## [Action item]
Please reproduce the following records exactly, with nothing omitted.

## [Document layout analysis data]

/---

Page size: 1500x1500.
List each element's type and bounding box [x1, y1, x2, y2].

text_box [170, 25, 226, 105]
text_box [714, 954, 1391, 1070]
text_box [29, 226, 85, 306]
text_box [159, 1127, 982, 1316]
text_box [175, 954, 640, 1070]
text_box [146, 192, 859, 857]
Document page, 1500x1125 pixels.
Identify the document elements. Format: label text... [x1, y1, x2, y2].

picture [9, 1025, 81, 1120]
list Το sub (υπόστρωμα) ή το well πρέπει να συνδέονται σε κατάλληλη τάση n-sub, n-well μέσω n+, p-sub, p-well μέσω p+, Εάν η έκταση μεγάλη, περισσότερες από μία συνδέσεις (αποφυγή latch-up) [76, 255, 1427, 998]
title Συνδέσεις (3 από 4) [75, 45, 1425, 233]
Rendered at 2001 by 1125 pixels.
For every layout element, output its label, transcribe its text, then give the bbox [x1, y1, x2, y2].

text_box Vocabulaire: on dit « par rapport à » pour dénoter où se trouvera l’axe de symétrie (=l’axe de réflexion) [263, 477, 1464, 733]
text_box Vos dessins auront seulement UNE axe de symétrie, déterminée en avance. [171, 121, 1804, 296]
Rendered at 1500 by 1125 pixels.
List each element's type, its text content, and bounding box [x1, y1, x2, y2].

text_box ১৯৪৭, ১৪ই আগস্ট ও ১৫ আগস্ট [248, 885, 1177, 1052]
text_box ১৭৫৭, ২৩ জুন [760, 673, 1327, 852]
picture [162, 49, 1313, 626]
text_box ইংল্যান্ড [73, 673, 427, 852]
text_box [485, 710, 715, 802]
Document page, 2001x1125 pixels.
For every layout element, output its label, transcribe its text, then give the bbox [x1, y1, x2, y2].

\---

## [Response to this task]
Page size: 1500x1500.
List each element's type and bounding box [x1, y1, x2, y2].

text_box [170, 25, 226, 105]
text_box [714, 954, 1391, 1070]
text_box [29, 226, 85, 306]
text_box [159, 1127, 982, 1316]
text_box [175, 954, 640, 1070]
text_box [146, 192, 859, 857]
Document page, 1500x1125 pixels.
Identify the document elements. Format: label text... [x1, y1, x2, y2].

picture [9, 1025, 81, 1120]
list Το sub (υπόστρωμα) ή το well πρέπει να συνδέονται σε κατάλληλη τάση n-sub, n-well μέσω n+, p-sub, p-well μέσω p+, Εάν η έκταση μεγάλη, περισσότερες από μία συνδέσεις (αποφυγή latch-up) [76, 255, 1427, 998]
title Συνδέσεις (3 από 4) [75, 45, 1425, 233]
Rendered at 2001 by 1125 pixels.
For every layout element, output its label, transcribe its text, then give the bbox [x1, y1, x2, y2].

text_box Vocabulaire: on dit « par rapport à » pour dénoter où se trouvera l’axe de symétrie (=l’axe de réflexion) [263, 477, 1464, 733]
text_box Vos dessins auront seulement UNE axe de symétrie, déterminée en avance. [171, 121, 1804, 296]
Rendered at 1500 by 1125 pixels.
List each element's type, its text content, and bounding box [x1, y1, x2, y2].

text_box ১৯৪৭, ১৪ই আগস্ট ও ১৫ আগস্ট [248, 885, 1177, 1052]
text_box ১৭৫৭, ২৩ জুন [760, 673, 1327, 852]
picture [162, 49, 1313, 626]
text_box ইংল্যান্ড [73, 673, 427, 852]
text_box [485, 710, 715, 802]
Document page, 2001x1125 pixels.
For every layout element, output its label, transcribe its text, then give the bbox [x1, y1, x2, y2].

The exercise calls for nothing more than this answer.